Hace un rato he leído un tuit “antimandalas” de un amigo. Se quejaba, con toda la razón del mundo, de cómo todos los profesionales de salud mental del país parecen haberse puesto de acuerdo en una cosa —lo que podríamos suponer que ya es un éxito—: colorear mandalas como herramienta terapéutica.
[Este es el pequeño hilo que ha escrito sobre el tema:
1) Hay una conspiración que nunca va a trascender a la ciudadanía, pero que pone los pelos de punta. Es la estrategia coordinada por parte de profesionales de salud mental a lo largo y ancho del país para ponernos a colorear mandalas a las personas con diagnóstico psiquiátrico.

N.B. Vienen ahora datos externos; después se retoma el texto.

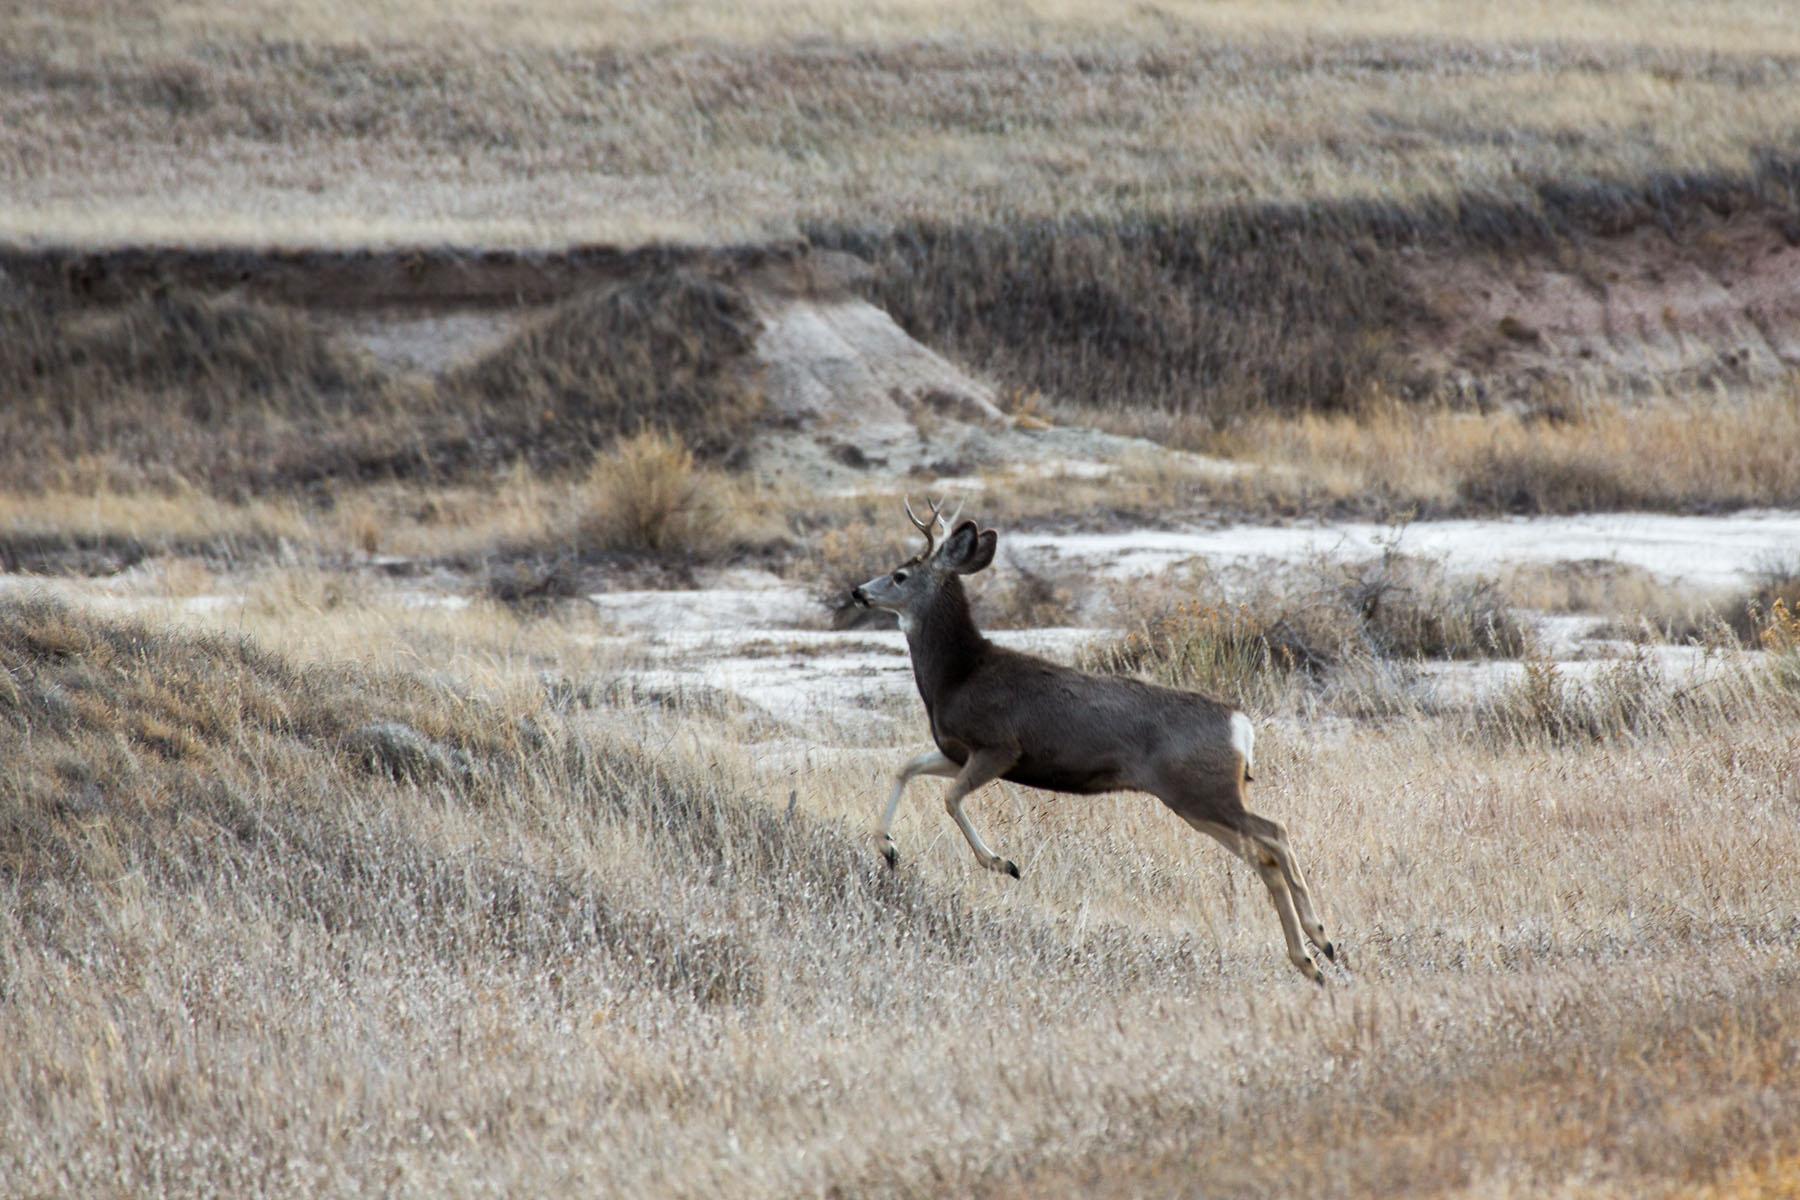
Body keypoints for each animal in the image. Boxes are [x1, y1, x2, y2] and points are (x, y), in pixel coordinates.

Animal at [850, 498, 1337, 983]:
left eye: (899, 574)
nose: (858, 591)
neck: (957, 675)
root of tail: (1241, 725)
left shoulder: (999, 746)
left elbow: (950, 799)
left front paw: (1002, 863)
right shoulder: (957, 751)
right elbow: (905, 767)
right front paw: (888, 849)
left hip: (1203, 791)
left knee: (1272, 840)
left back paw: (1316, 945)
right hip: (1199, 799)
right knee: (1268, 849)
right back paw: (1316, 951)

2) Están por todas partes. Una plaga. En consultas de trabajadoras sociales, plantas de agudos, infanto-juvenil… Acechan en cada esquina. Y los pobres locos nos desquiciamos intentando comprender cómo consiguen mantener la pose de dignidad con semejantes herramientas terapéuticas.
3) En la psiquiatría, coerción e infantilización se meten juntas en la cama cada noche. Y a veces traen al mundo mandalas de mierda para colorear por la mañana.]
Yo me he acordado de mi Navidad de 2016, en la que el sufrimiento mental era tan grande y yo tan consciente que decidí pedir ayuda e ingresar voluntariamente. A pesar de todo, fue de los mejores años porque pude estar separada de la familia. Sin embargo, mi propia tristeza se hizo mayor la primera mañana que amanecí en Agudos cuando me pusieron a pintar piñas secas con purpurina de colores para pasar el rato. Luego todo se volvió aún más triste cuando en la cena de Navidad estaba todo el mundo con la cara hasta el suelo, salvo el compañero de ingreso que encontraba en el exceso de comida de ese día un aliciente, y al levantar la vista del plato solo podía mirar al enfermero mazadísimo con pose de portero de discoteca vigilando que todo el mundo se portara bien, todo ello aderezado con unos villancicos también tristísimos de fondo. Joder, las personas que estábamos allí esa noche no estábamos precisamente por gusto, menos aún en esas fechas, como para que encima tengamos al típico gorila encima que te dice “tranquilito” si no te quieres tomar las drogas. Pasa al revés que en cualquier noche de fiesta en el mundo exterior.
El problema no son los mandalas, tener la mente ocupada un rato a veces está bien, sea como sea. Puedo comprender que faltan recursos y que eso se traduce en desgana por parte de los profesionales, pero lo que no tiene sentido es que esa sea la única opción que nos proporcionan cuando estamos en una situación de crisis ―esa o dormir quince horas a base de a saber qué neurolépticos― sea esa. Al final el problema es el de siempre: la infantilización de las personas que tenemos sufrimiento psíquico.